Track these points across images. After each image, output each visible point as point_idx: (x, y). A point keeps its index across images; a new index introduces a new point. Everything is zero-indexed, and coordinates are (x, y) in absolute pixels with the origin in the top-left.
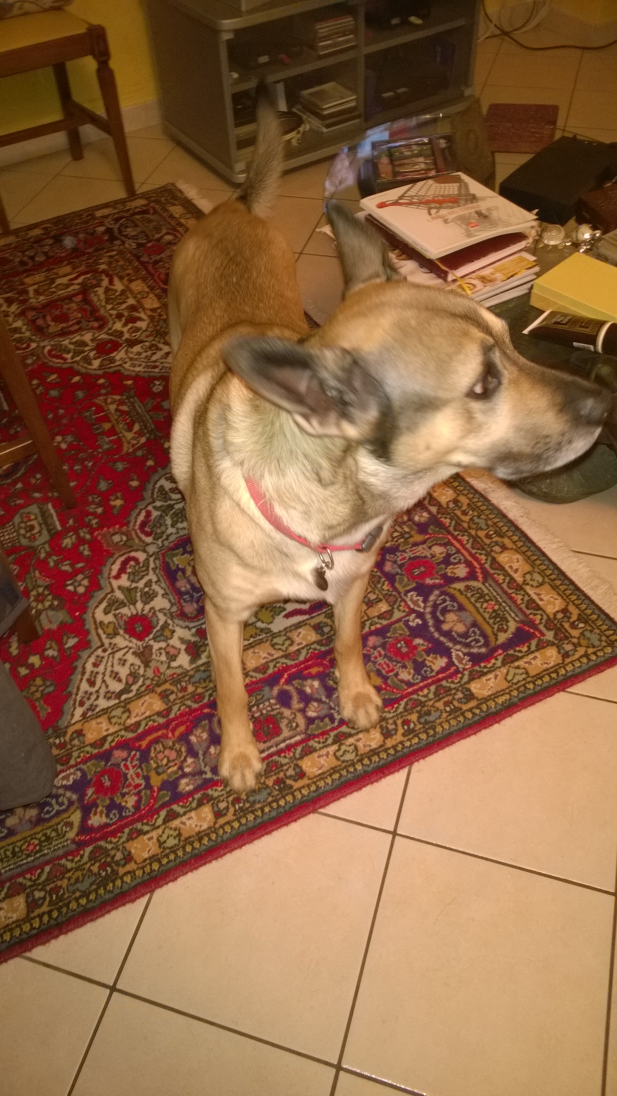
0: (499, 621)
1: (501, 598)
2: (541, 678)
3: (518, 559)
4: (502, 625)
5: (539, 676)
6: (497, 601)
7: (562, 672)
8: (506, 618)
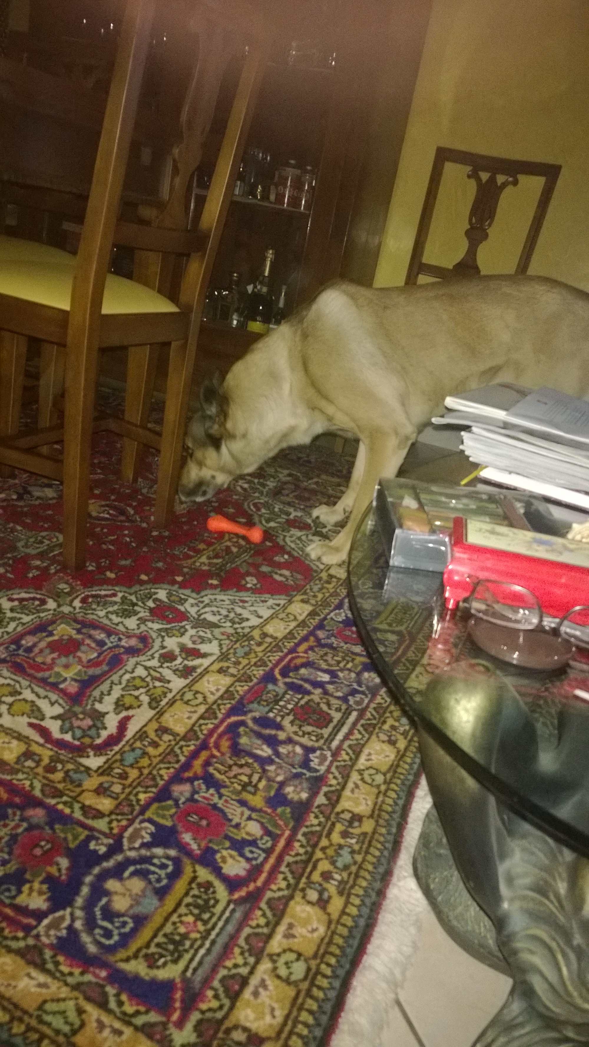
0: (166, 950)
1: (218, 935)
3: (314, 930)
4: (162, 956)
6: (208, 932)
8: (180, 957)
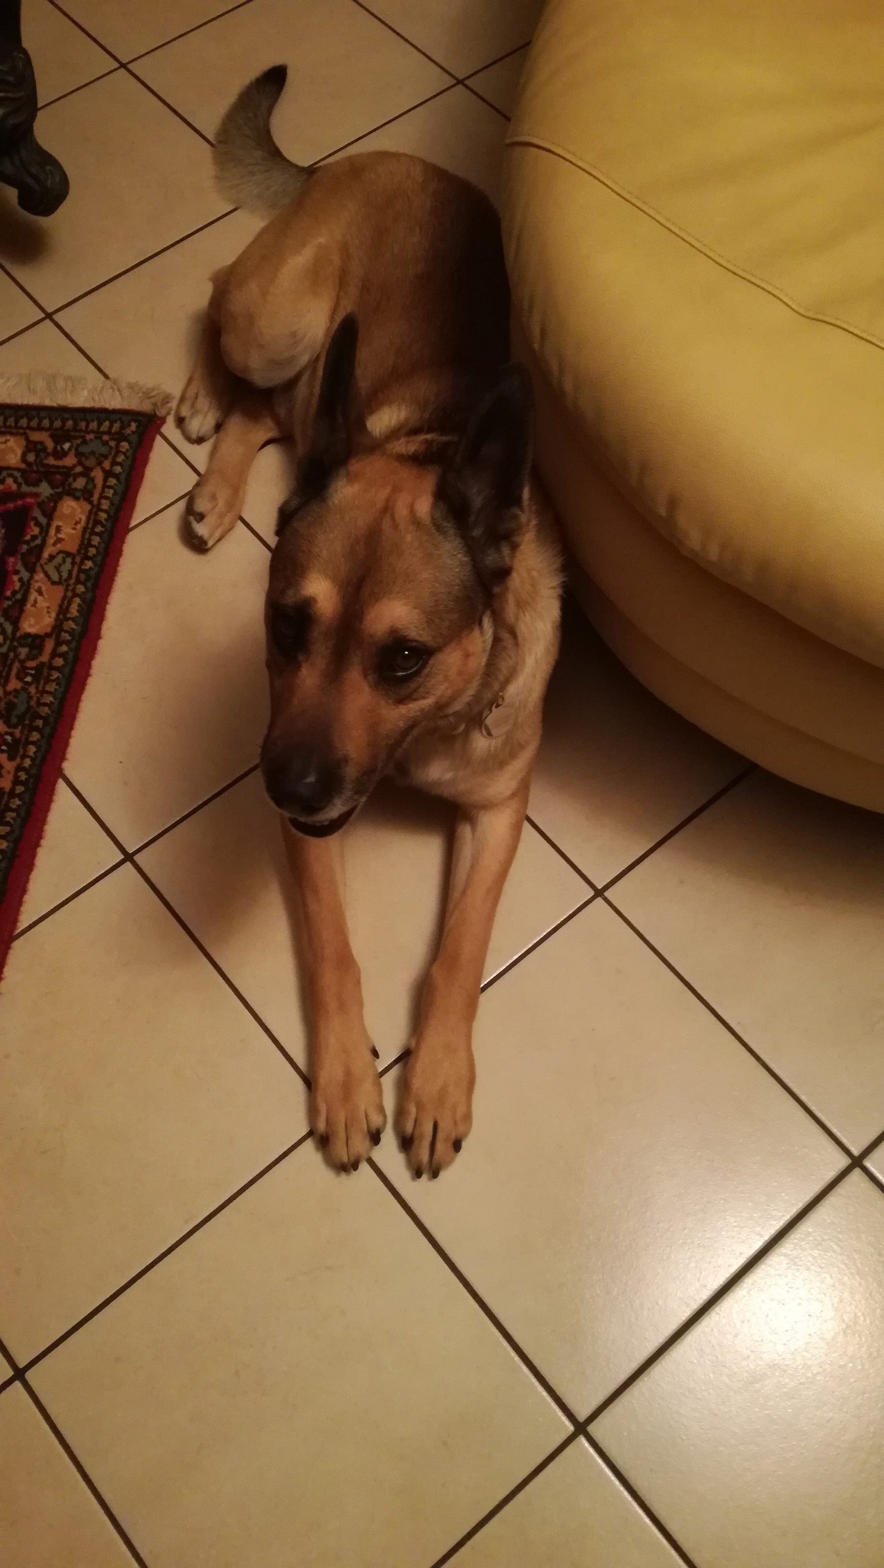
2: (90, 545)
5: (85, 544)
7: (103, 516)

------------------------------------------------------------------------

**Requirement**
Retype the full listing above precisely. Exclude each picture you find in it.

**Response box**
Track these points across images. After each image, output each visible point as point_idx: (x, y). A point keeps its index across images; a new index introduces a new point. Everything is zero-indexed, and coordinates are (x, y) in absolute pixels with the origin in the top-left.
0: (499, 621)
1: (501, 598)
2: (541, 678)
3: (518, 559)
4: (502, 625)
5: (539, 676)
6: (497, 601)
7: (562, 672)
8: (506, 618)
0: (166, 950)
1: (218, 935)
3: (314, 930)
4: (162, 956)
6: (208, 932)
8: (180, 957)
2: (90, 545)
5: (85, 544)
7: (103, 516)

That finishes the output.